An active 55-year-old man who felt a sudden pop in the left heel while playing tennis 6 months ago was diagnosed with an ankle sprain around the time of injury. He now reports calf atrophy and severe weakness with running. Examination reveals a palpable defect in the Achilles tendon and only trace passive ankle flexion when the calf is squeezed. At the time of surgery, an Achilles tendon defect of 6 cm cannot be approximated. Surgical management of the Achilles tendon should include

. a local fascia turndown flap, followed by immobilization in a plantar flexed short leg cast for 12 weeks.
. multiple nonabsorbable sutures to bridge the gap and immobilization in a plantar flexed short leg cast for 12 weeks.
. a pull out wire and strict immobilization for 12 weeks.
. closure of the paratenon with a tight running suture, followed by rehabilitation.
. release of the flexor hallucis longus tendon at the Knot of Henry, followed by transfer through the calcaneus either alone or in combination with a V-Y advancement of the gastrocnemius.
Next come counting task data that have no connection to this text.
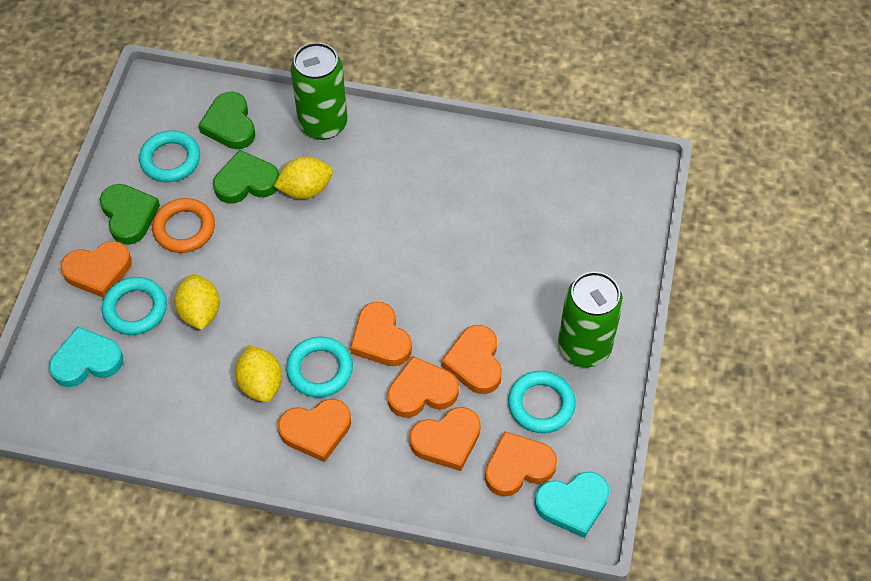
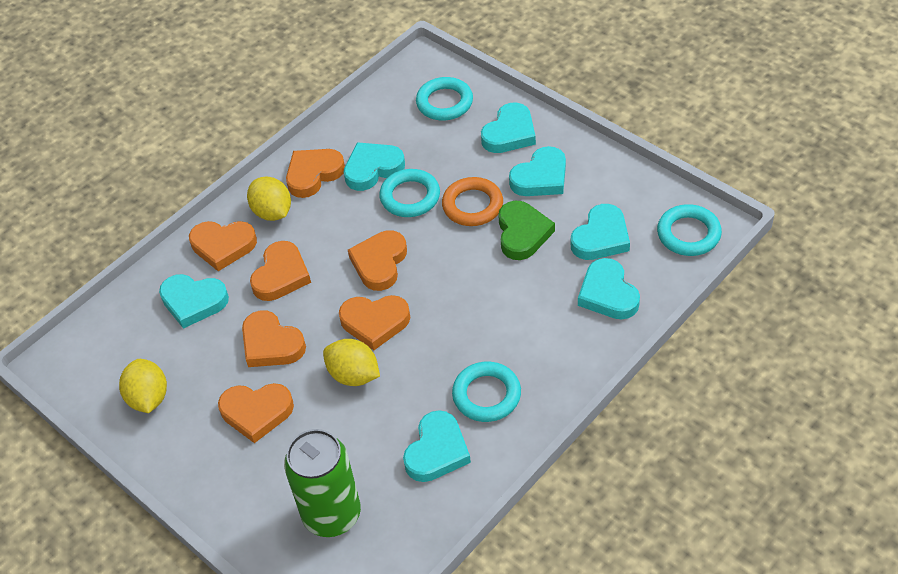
green can: 2 -> 1
green heart: 3 -> 1
turquoise heart: 2 -> 7

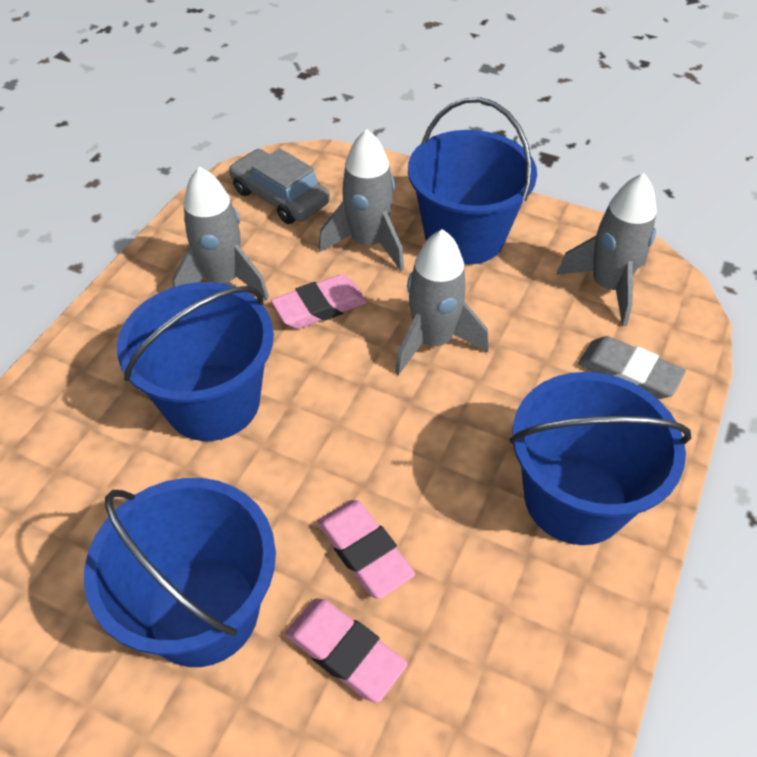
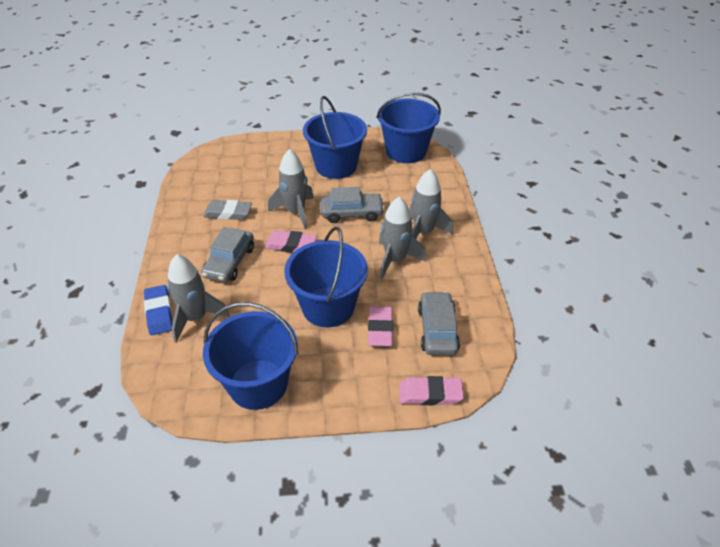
blue eraser: 0 -> 1
grey car: 1 -> 3

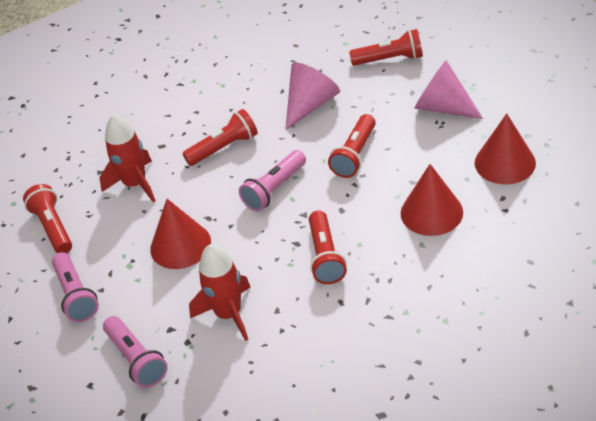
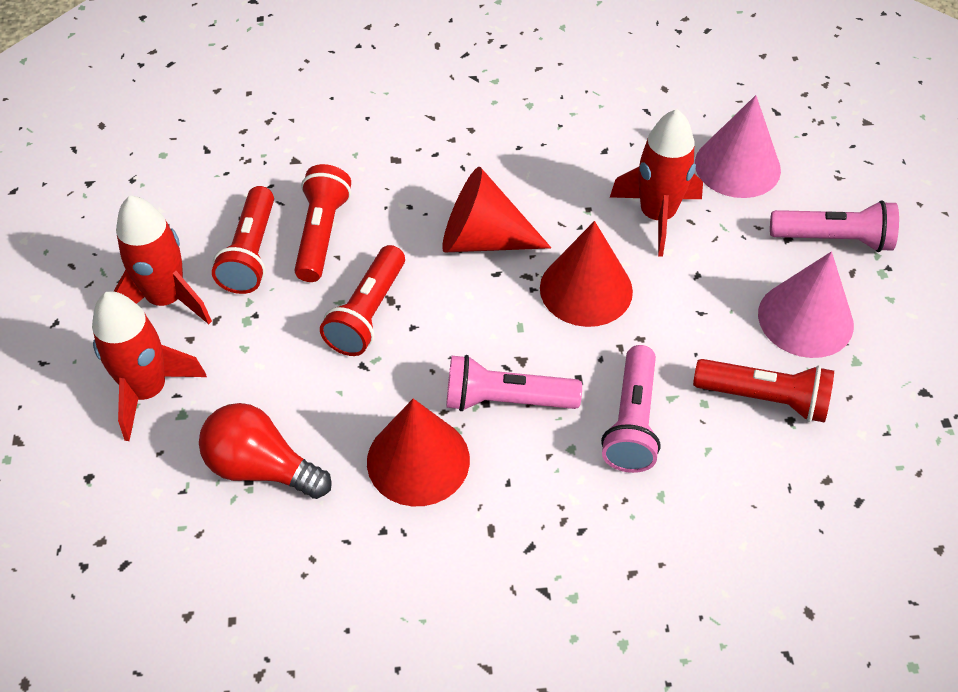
red flashlight: 5 -> 4
red light bulb: 0 -> 1
red rocket: 2 -> 3

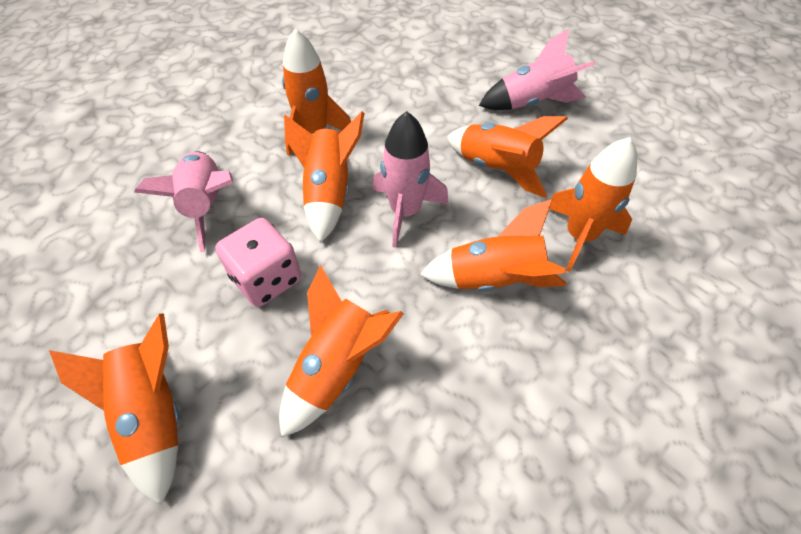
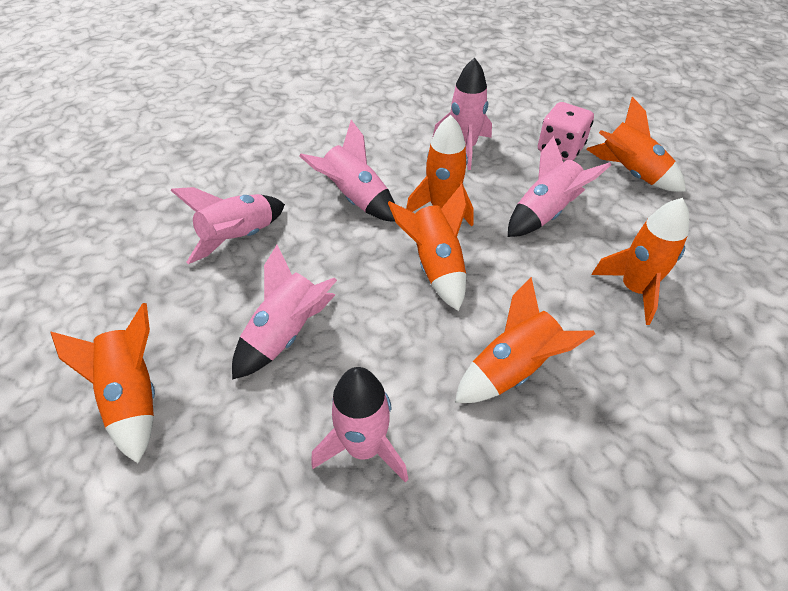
orange rocket: 7 -> 6
pink rocket: 3 -> 6

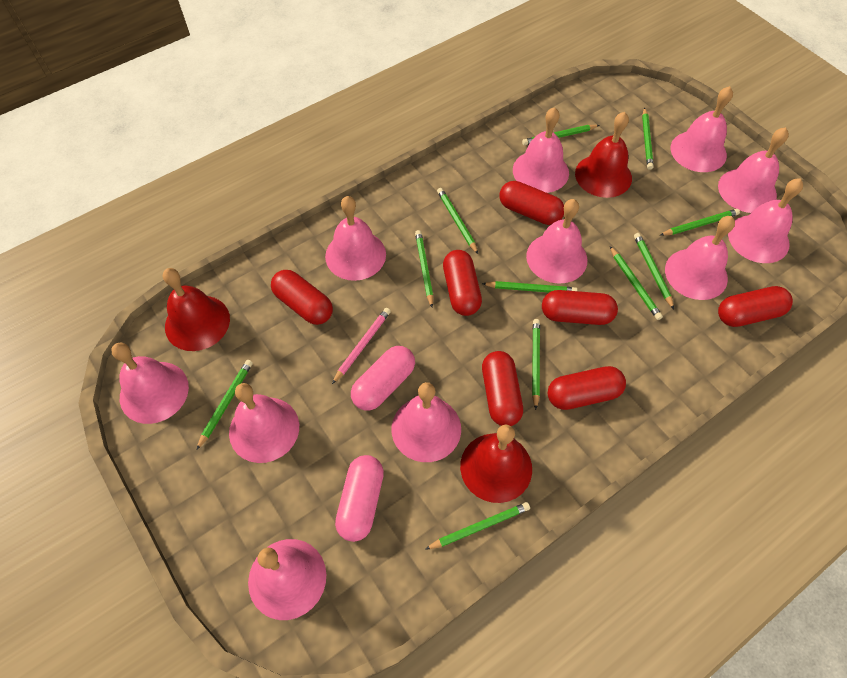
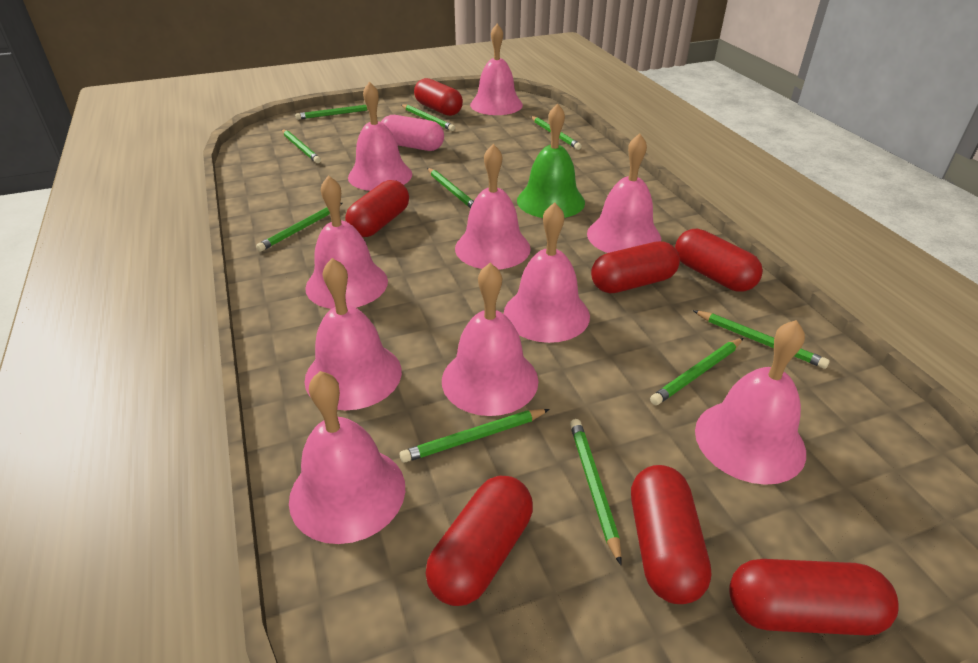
green bell: 0 -> 1
green pencil: 11 -> 10
pink bell: 11 -> 10
pink capsule: 2 -> 1
pink pencil: 1 -> 0
red bell: 3 -> 0

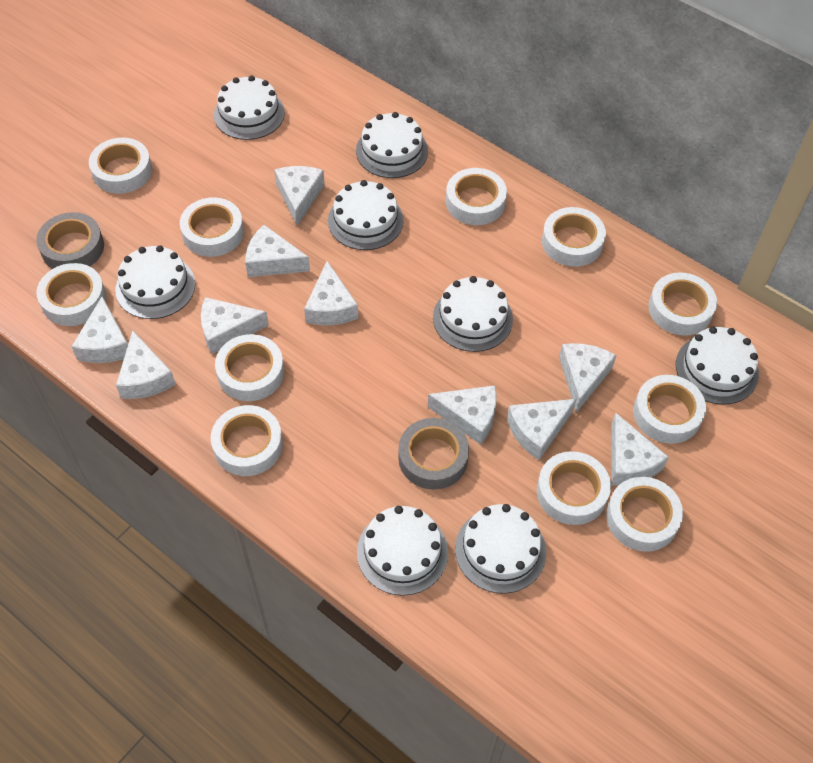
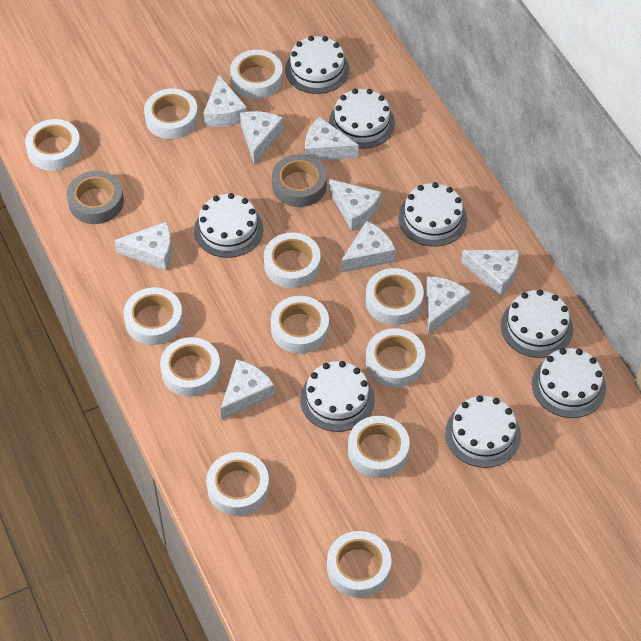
white cheese: 10 -> 9
white tape: 11 -> 12

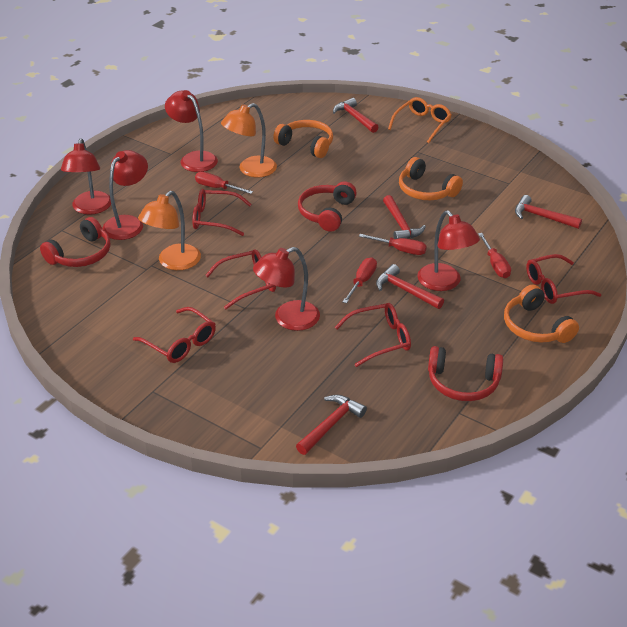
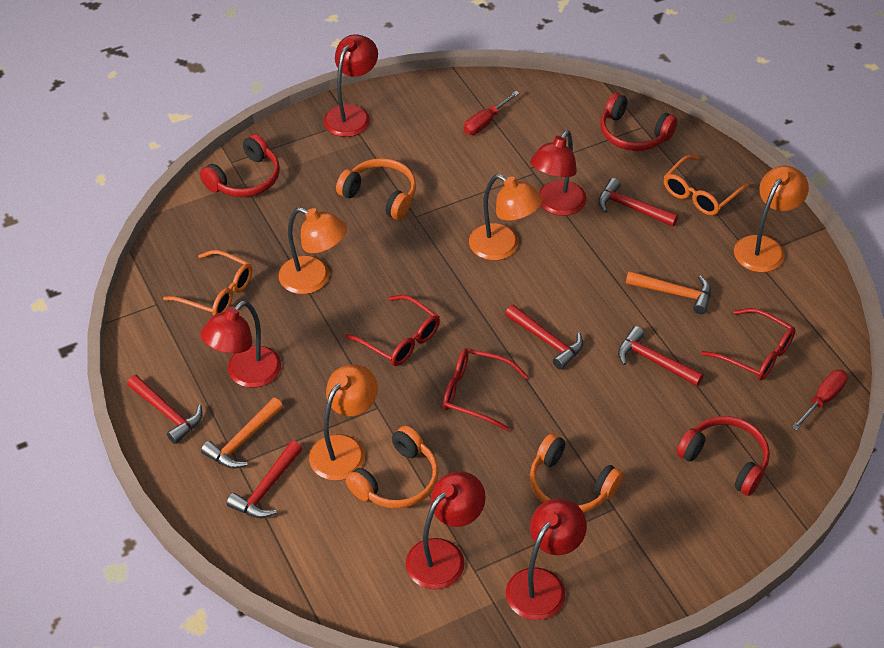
orange glasses: 1 -> 2
orange hammer: 0 -> 2
orange lamp: 2 -> 4
red glasses: 5 -> 3
red screwdriver: 4 -> 2

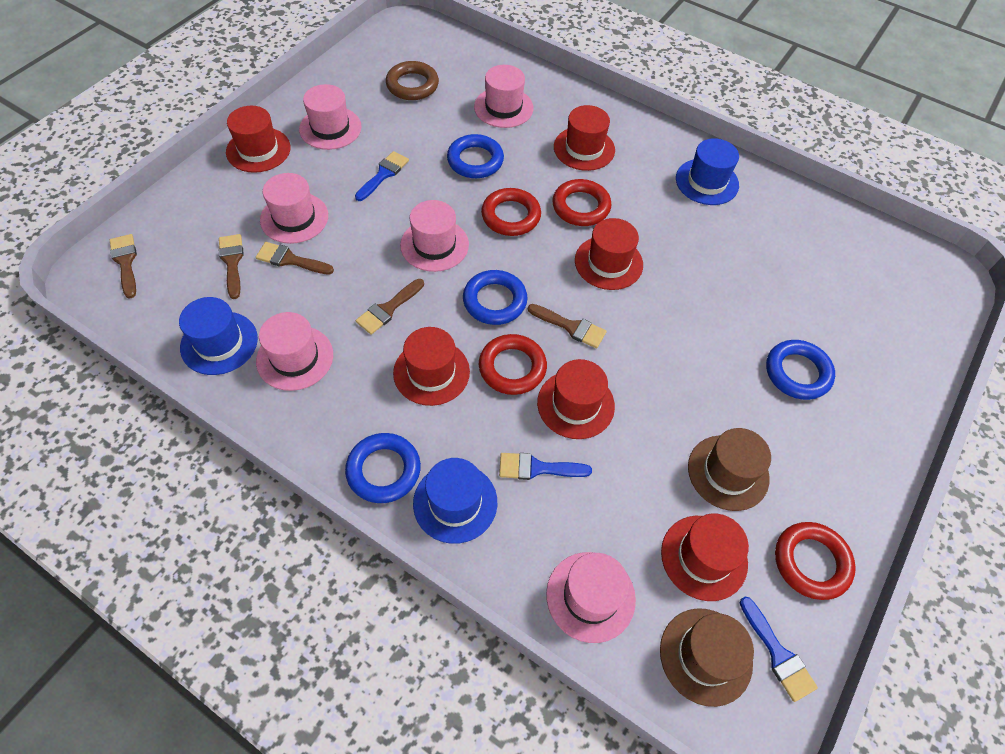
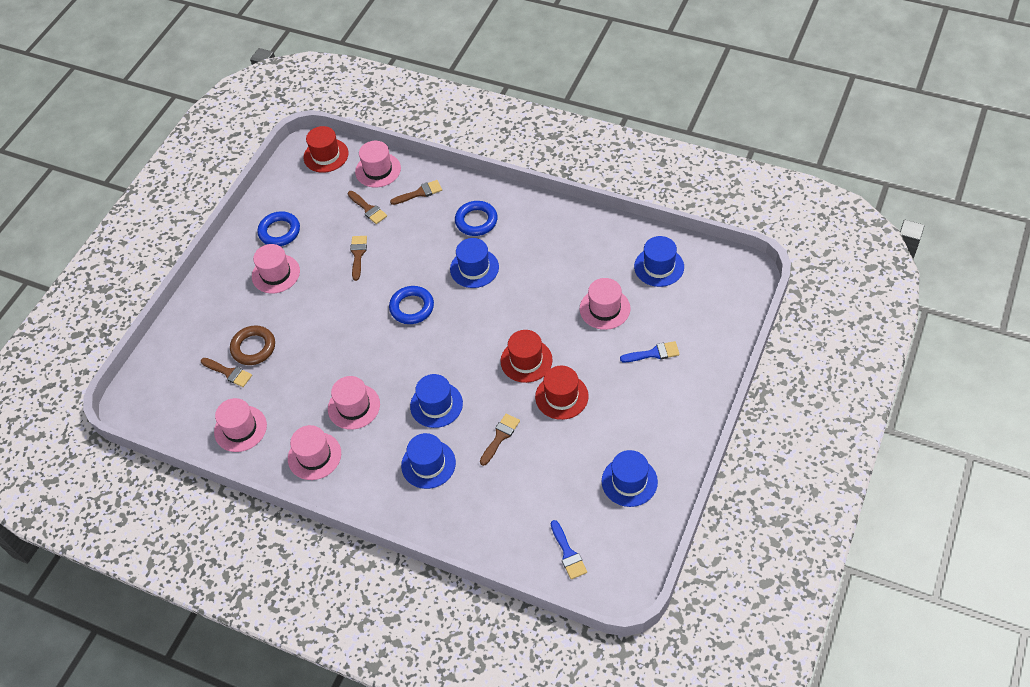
blue brush: 3 -> 2
blue hat: 3 -> 5
blue ring: 4 -> 3
brown hat: 2 -> 0
red hat: 6 -> 3
red ring: 4 -> 0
Correct Answer & Explanation

. release of the flexor hallucis longus tendon at the Knot of Henry, followed by transfer through the calcaneus either alone or in combination with a V-Y advancement of the gastrocnemius.


Explanation

Chronic or neglected Achilles tendon ruptures can present a surgical problem. Ideally, end-to-end apposition of tendon should be attempted, but this should be accomplished without placing the foot in marked equinus. A defect of greater than 5 cm requires the use of a tendon transfer either alone or in combination with a V-Y advancement of the gastrocnemius. Because of its proximity to the Achilles tendon and its strength as a plantar flexor, the flexor hallucis longus is an ideal choice for this task. Studies have shown that early active range-of-motion exercises after an Achilles tendon repair is beneficial for tendon healing and improved clinical outcomes. Myerson M: Achilles tendon ruptures. Instr Course Lect 1999;48:219-230.

Question 2720

Topic: 8. Foot and Ankle

Figure 24 shows an axial MRI scan of the ankle. The arrowhead is pointing to what structure?

Anatomy Board Review 2005: High-Yield MCQs (Set 2) - Figure 21

. Tibial nerve
. Flexor hallucis longus
. Tibialis posterior
. Peroneus longus
. Peroneus brevis

Correct Answer & Explanation

. Peroneus brevis


Explanation

The peroneus brevis is easily identified by its location behind the fibula and its distal muscle belly. Axial MRI images provide a reliable guide even when one of the peroneals is completely ruptured, subluxated out of the peroneal groove, or absent. Sarrafian SK: Anatomy of the Foot and Ankle: Descriptive, Topographic, Functional, ed 2. New York, NY, Lippincott, 1993, pp 234-235.